[Saved data entries]
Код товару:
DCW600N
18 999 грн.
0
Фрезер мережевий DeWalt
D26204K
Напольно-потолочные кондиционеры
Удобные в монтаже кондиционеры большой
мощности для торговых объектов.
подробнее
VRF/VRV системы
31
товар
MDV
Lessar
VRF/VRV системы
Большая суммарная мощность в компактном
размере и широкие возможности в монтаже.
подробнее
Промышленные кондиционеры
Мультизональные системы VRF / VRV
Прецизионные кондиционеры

...

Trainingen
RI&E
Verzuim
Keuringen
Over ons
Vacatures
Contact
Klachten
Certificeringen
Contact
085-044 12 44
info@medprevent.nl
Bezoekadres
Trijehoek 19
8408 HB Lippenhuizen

---

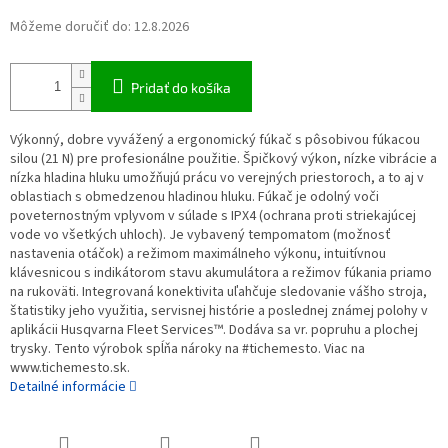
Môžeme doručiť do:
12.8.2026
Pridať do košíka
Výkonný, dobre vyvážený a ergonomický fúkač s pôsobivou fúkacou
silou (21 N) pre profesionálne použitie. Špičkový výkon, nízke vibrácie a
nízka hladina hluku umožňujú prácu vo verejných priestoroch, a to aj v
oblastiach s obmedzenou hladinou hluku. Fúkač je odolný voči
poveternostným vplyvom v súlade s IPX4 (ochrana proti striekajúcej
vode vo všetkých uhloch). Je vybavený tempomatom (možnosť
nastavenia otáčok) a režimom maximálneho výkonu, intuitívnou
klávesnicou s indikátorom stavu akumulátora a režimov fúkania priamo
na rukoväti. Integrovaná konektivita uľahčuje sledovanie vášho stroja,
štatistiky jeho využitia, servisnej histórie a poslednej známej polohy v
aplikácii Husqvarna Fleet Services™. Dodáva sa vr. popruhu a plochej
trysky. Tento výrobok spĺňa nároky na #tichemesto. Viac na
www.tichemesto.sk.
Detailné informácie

### EXERCISE REQUIREMENTS
Pick out and copy every line of the records that contains the word "монтаже".

### ANSWER FOR THE TASK
Удобные в монтаже кондиционеры большой
размере и широкие возможности в монтаже.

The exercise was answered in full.